The person walks during $t_1$ hours and makes $4t_1$ km
The person runs during $t_2$ hours and makes $9t_2$ km
The resulting distance is $4t_1+9t_2 = 40$ km
The total time is $t_1+t_2=8$ hours
Can you solve the system ?
Here is an alternating way of thinking about the problem.
First let's have a look at this one:
We need 56 biscuits to feed 10 animals (cats and dogs). Dogs each 6 biscuits and cats eat 5 biscuits.
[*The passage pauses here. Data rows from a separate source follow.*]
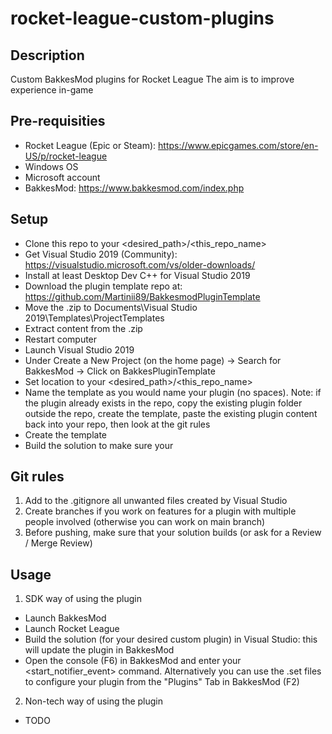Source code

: # rocket-league-custom-plugins

## Description
Custom BakkesMod plugins for Rocket League
The aim is to improve experience in-game

## Pre-requisities
* Rocket League (Epic or Steam): https://www.epicgames.com/store/en-US/p/rocket-league
* Windows OS
* Microsoft account
* BakkesMod: https://www.bakkesmod.com/index.php

## Setup
* Clone this repo to your <desired_path>/<this_repo_name>
* Get Visual Studio 2019 (Community): https://visualstudio.microsoft.com/vs/older-downloads/
* Install at least Desktop Dev C++ for Visual Studio 2019
* Download the plugin template repo at: https://github.com/Martinii89/BakkesmodPluginTemplate
* Move the .zip to Documents\Visual Studio 2019\Templates\ProjectTemplates
* Extract content from the .zip
* Restart computer
* Launch Visual Studio 2019
* Under Create a New Project (on the home page) -> Search for BakkesMod -> Click on BakkesPluginTemplate
* Set location to your <desired_path>/<this_repo_name>
* Name the template as you would name your plugin (no spaces). Note: if the
  plugin already exists in the repo, copy the existing plugin folder outside the
  repo, create the template, paste the existing plugin content back into your
  repo, then look at the git rules
* Create the template
* Build the solution to make sure your

## Git rules
1) Add to the .gitignore all unwanted files created by Visual Studio
2) Create branches if you work on features for a plugin with multiple people
involved (otherwise you can work on main branch)
3) Before pushing, make sure that your solution builds (or ask for a Review /
Merge Review)

## Usage
1) SDK way of using the plugin
* Launch BakkesMod
* Launch Rocket League
* Build the solution (for your desired custom plugin) in Visual Studio: this
  will update the plugin in BakkesMod
* Open the console (F6) in BakkesMod and enter your <start_notifier_event>
  command. Alternatively you can use the .set files to configure your plugin
  from the "Plugins" Tab in BakkesMod (F2)

2) Non-tech way of using the plugin
* TODO



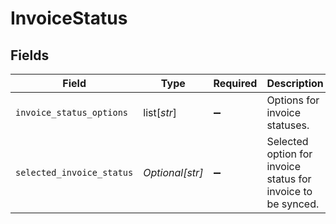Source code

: # InvoiceStatus


## Fields

| Field                                                        | Type                                                         | Required                                                     | Description                                                  | Example                                                      |
| ------------------------------------------------------------ | ------------------------------------------------------------ | ------------------------------------------------------------ | ------------------------------------------------------------ | ------------------------------------------------------------ |
| `invoice_status_options`                                     | list[*str*]                                                  | :heavy_minus_sign:                                           | Options for invoice statuses.                                |                                                              |
| `selected_invoice_status`                                    | *Optional[str]*                                              | :heavy_minus_sign:                                           | Selected option for invoice status for invoice to be synced. | Submitted                                                    |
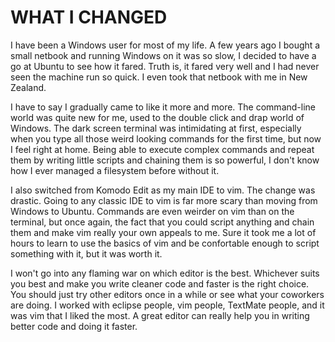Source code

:
WHAT I CHANGED
==============

I have been a Windows user for most of my life. A few years ago I bought
a small netbook and running Windows on it was so slow, I decided to have a go
at Ubuntu to see how it fared. Truth is, it fared very well and I had never
seen the machine run so quick. I even took that netbook with me in New Zealand.

I have to say I gradually came to like it more and more. The command-line world
was quite new for me, used to the double click and drap world of Windows. The
dark screen terminal was intimidating at first, especially when you type all
those weird looking commands for the first time, but now I feel right at home.
Being able to execute complex commands and repeat them by writing little
scripts and chaining them is so powerful, I don't know how I ever managed
a filesystem before without it.

I also switched from Komodo Edit as my main IDE to vim. The change was drastic.
Going to any classic IDE to vim is far more scary than moving from Windows to
Ubuntu. Commands are even weirder on vim than on the terminal, but once again,
the fact that you could script anything and chain them and make vim really your
own appeals to me. Sure it took me a lot of hours to learn to use the basics of
vim and be confortable enough to script something with it, but it was worth it.

I won't go into any flaming war on which editor is the best. Whichever suits
you best and make you write cleaner code and faster is the right choice. You
should just try other editors once in a while or see what your coworkers are
doing. I worked with  eclipse people, vim people, TextMate
people, and it was vim that I liked the most. A great editor can really help
you in writing better code and doing it faster.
How many cats and dogs are there?
We can solve with the system $\begin{cases} 5c+6d = 56\\c+d=10\end{cases}$
See the analogy with your problem ? Replace $(c,d)$ by $(t_1,t_2)$ and this is very similar.
We can solve it this way:
- let each animal eat $5$ biscuits
- then $50$ biscuits are eaten and $6$ are left over
- cats' belly are full but dogs miss $6-5=1$ biscuit
- since there are $6$ biscuits left, there should be $\frac 61$ dogs
We conclude for $6$ dogs and $4$ cats.
Now coming back to our problem:
There are $40$ km to be travelled by me (walking me and running me). Walking me travel at $4$ km/h while running me travel at $9$ km/h. How much of walking and running is there?
- let walk all the way at $4$ km/h
- then $32$ km are travelled and $8$ km are left over
- walking me is satisfied but running me wants more
- since there are $8$ km missing, I should have increased my allure by $9-4=5$ km/h to cover this distance in $\frac 85$ hours.
So I ran for 1h 36 min and walked the rest.